The increasing scale, complexity and diversity of modern (graph)
data has rendered classical solutions for this
task, such as spectral clustering, either very slow, incomplete
or inaccurate. I address this situation in this thesis
by approaching the graph clustering problem from two directions -
in one direction, I develop algorithms for the
core clustering task; in the second direction, I build
intelligent pre-processing strategies that transform the graph
to enable fast and accurate clustering subsequently. Such a
two-pronged strategy allows us to concentrate on the
novel aspects of new variants of the clustering problem, while
exploiting existing solutions where we can. In the
direction of algorithms for the core clustering task, my
contribution to the state-of-the-art is a novel algorithm,
MLR-MCL, based on the multi-level simulation of stochastic flows.

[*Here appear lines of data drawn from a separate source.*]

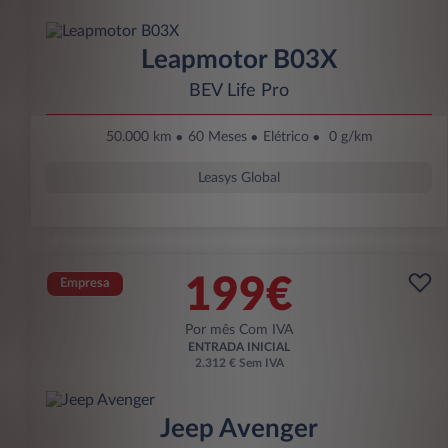
Leapmotor B03X
BEV Life Pro
50.000 km
60 Meses
Elétrico
0 g/km
Leasys Global
199€
Empresa
Por mês Com IVA
ENTRADA INICIAL
2.312 € Sem IVA
Jeep Avenger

MLR-MCL is a significantly enhanced
version of a popular existing algorithm called MCL, and is fast,
accurate, noise-tolerant and allows easy adjustment
of the balance in the output cluster sizes. In the direction of
intelligent pre-processing strategies, I have made three
important contributions: (i) Graph sparsification algorithms that
clarify the cluster structure and thereby speed-up
subsequent clustering, by upto 50x; (ii) Algorithms that
symmetrize directed graphs into similarity-weighted,
undirected graphs suitable for subsequent clustering; (iii)
Novel hashing-based algorithms that efficiently
convert general non-graph data into similarity-weighted graphs
suitable for clustering.